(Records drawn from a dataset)
···

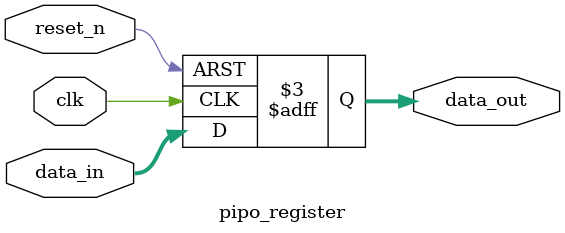
<source format=sv>
module pipo_register (
    input  wire       clk,
    input  wire       reset_n,
    input  wire [3:0] data_in,
    output reg  [3:0] data_out
);


    always @(posedge clk or negedge reset_n) begin
        if (!reset_n) 
            data_out  <= 4'b0000;
        else 
            data_out <= data_in;
    end
endmodule

</source>
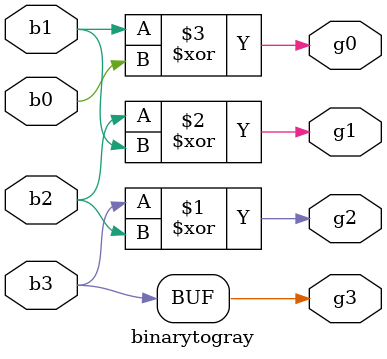
<source format=v>
module binarytogray(b0,b1,b2,b3,g0,g1,g2,g3);
input b0,b1,b2,b3;
output g0,g1,g2,g3;
assign g3=b3;
xor (g2,b3,b2),(g1,b2,b1),(g0,b1,b0);
endmodule

</source>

···

Your task: Every entry must be transcribed exactly. Pictures do not belong in the copy.

Solution to this task:
<source format=sv>
module pipo_register (
    input  wire       clk,
    input  wire       reset_n,
    input  wire [3:0] data_in,
    output reg  [3:0] data_out
);


    always @(posedge clk or negedge reset_n) begin
        if (!reset_n) 
            data_out  <= 4'b0000;
        else 
            data_out <= data_in;
    end
endmodule

</source>
<source format=v>
module binarytogray(b0,b1,b2,b3,g0,g1,g2,g3);
input b0,b1,b2,b3;
output g0,g1,g2,g3;
assign g3=b3;
xor (g2,b3,b2),(g1,b2,b1),(g0,b1,b0);
endmodule

</source>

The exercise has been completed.